== TASK DETAILS ==
In the records below, locate the line containing "index tip: (400, 259)", then extract it and all following lines exactly, ending with the last line.

== Data excerpts ==
<<<<
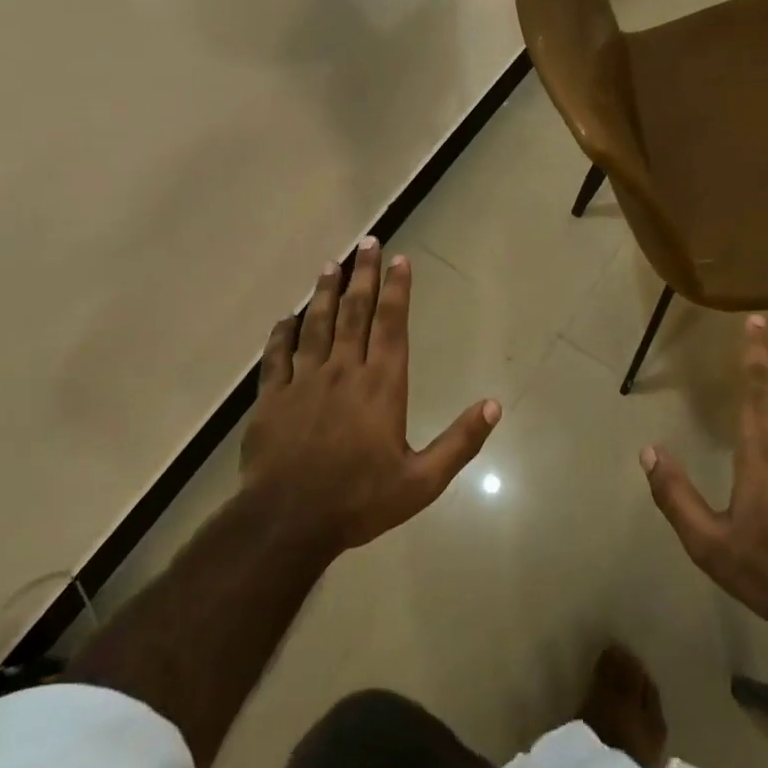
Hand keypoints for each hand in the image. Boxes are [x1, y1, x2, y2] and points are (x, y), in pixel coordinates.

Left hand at [243, 239, 500, 561]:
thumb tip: (494, 406)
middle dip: (363, 275)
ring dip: (325, 292)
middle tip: (367, 243)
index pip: (392, 324)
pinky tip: (286, 318)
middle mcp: (345, 371)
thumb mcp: (422, 481)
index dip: (397, 289)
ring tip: (331, 265)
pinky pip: (276, 356)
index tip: (400, 259)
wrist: (288, 524)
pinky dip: (282, 334)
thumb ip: (460, 441)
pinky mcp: (272, 398)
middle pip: (355, 311)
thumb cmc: (360, 500)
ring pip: (316, 325)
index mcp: (382, 384)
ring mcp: (304, 381)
>>>>
== RESPONSE TO THIS TASK ==
index tip: (400, 259)
wrist: (288, 524)
pinky dip: (282, 334)
thumb ip: (460, 441)
pinky mcp: (272, 398)
middle pip: (355, 311)
thumb cmc: (360, 500)
ring pip: (316, 325)
index mcp: (382, 384)
ring mcp: (304, 381)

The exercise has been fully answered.